After graduation, I hope to work toward creating a more just, sustainable future that balances the needs and rights of people today with those of future generations. I plan on getting a master’s degree in either rural or regional planning. Most community-scale sustainability planning is focused on cities, since they’re so densely populated, but rural communities are also incredibly important when it comes to building a more just, sustainable future.

I haven’t decided yet where I’ll go for grad school, but I know my research experience at Clarkson has prepared me to do well wherever I end up.


Clarkson students enjoying the plant swap event help by the Sustainability Club.
This is me at our Plant Swap event, which was held by the Sustainability Club during the fall semester.

Outside the classroom, I spend a lot of my time with the Clarkson Sustainability Club.
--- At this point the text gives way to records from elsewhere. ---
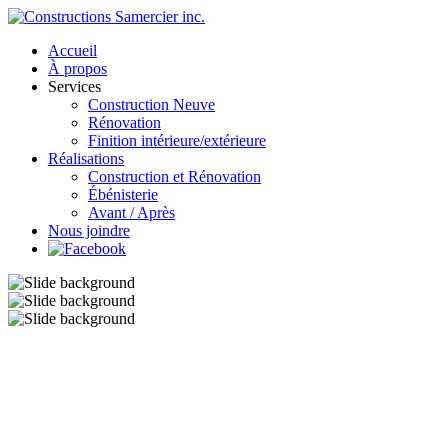
Accueil
À propos
Services
Construction Neuve
Rénovation
Finition intérieure/extérieure
Réalisations
Construction et Rénovation
Ébénisterie
Avant / Après
Nous joindre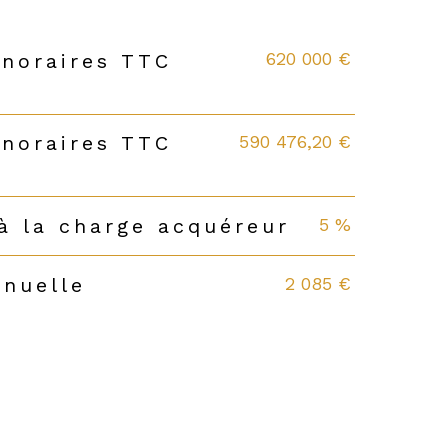
620 000 €
onoraires TTC
590 476,20 €
onoraires TTC
5 %
à la charge acquéreur
2 085 €
nnuelle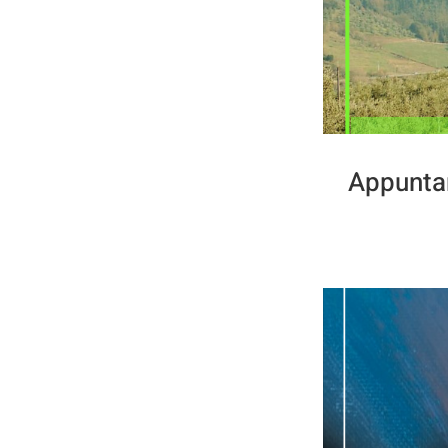
Appunta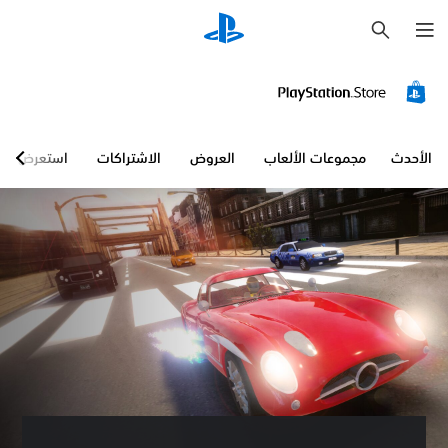
ب
ح
ث
الأحدث
مجموعات الألعاب
العروض
الاشتراكات
استعرض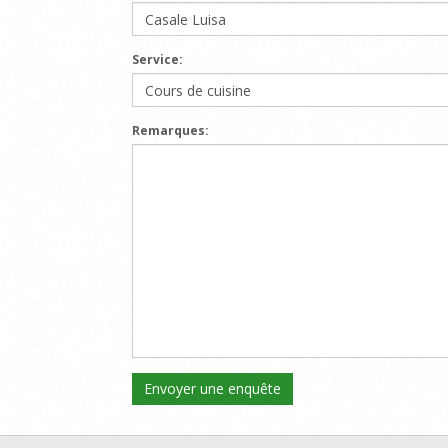
Service:
Remarques: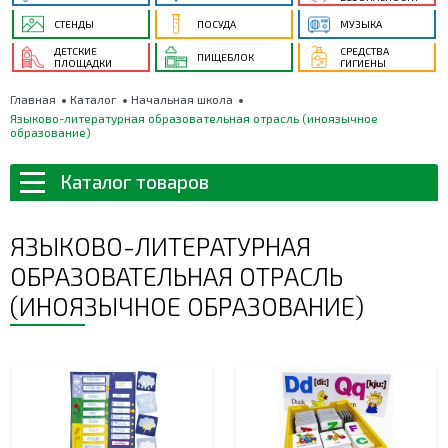
СТЕНДЫ
ПОСУДА
МУЗЫКА
ДЕТСКИЕ
СРЕДСТВА
ПИЩЕБЛОК
ПЛОЩАДКИ
ГИГИЕНЫ
Главная
Каталог
Начальная школа
Языково-литературная образовательная отрасль (иноязычное
образование)
Каталог товаров
ЯЗЫКОВО-ЛИТЕРАТУРНАЯ
ОБРАЗОВАТЕЛЬНАЯ ОТРАСЛЬ
(ИНОЯЗЫЧНОЕ ОБРАЗОВАНИЕ)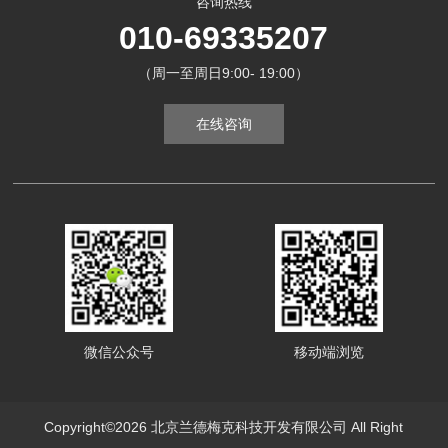
咨询热线
010-69335207
（周一至周日9:00- 19:00）
在线咨询
微信公众号
移动端浏览
Copyright©2026 北京兰德梅克科技开发有限公司 All Right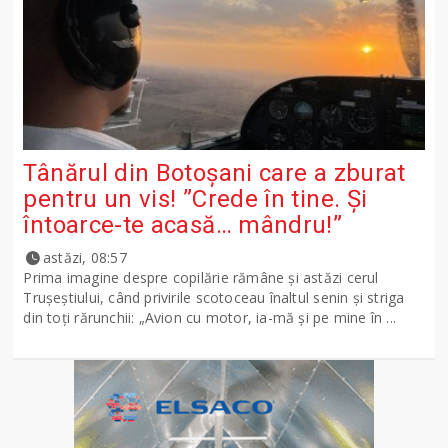
Tânărul din Botoșani care a zburat
pentru un vis! ”Crede în tine. Și
întoarce-te acasă… mândru!”
astăzi, 08:57
Prima imagine despre copilărie rămâne și astăzi cerul
Trușeștiului, când privirile scotoceau înaltul senin și striga
din toți rărunchii: „Avion cu motor, ia-mă și pe mine în ...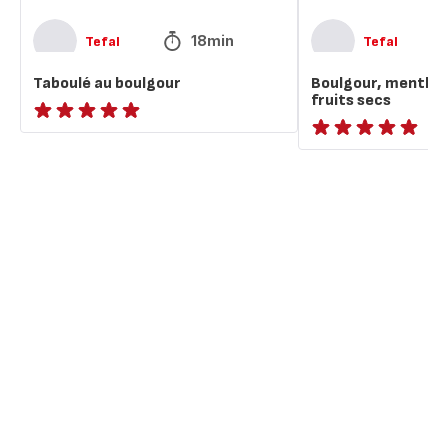
18min
Tefal
Tefal
Taboulé au boulgour
Boulgour, menthe,
fruits secs
ratings.NaN
ratings.NaN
Our club is open to everyone, regardless of year or major; the only requirement is an interest in learning more about sustainability and the environment. We organize events like plant swaps and climate rallies and take trips to neat places in the area. We also work closely with the Clarkson chapters of NYWEA and AWWA, which are professional societies focused on water and wastewater.

I would honestly recommend that high school students interested in any of the majors offered by Clarkson come here, if only to participate in the Adirondack Semester.

If you’re specifically interested in majoring in psychology or political science, and you’re looking for a smaller department that will provide you with amazing opportunities, this is definitely the place for you!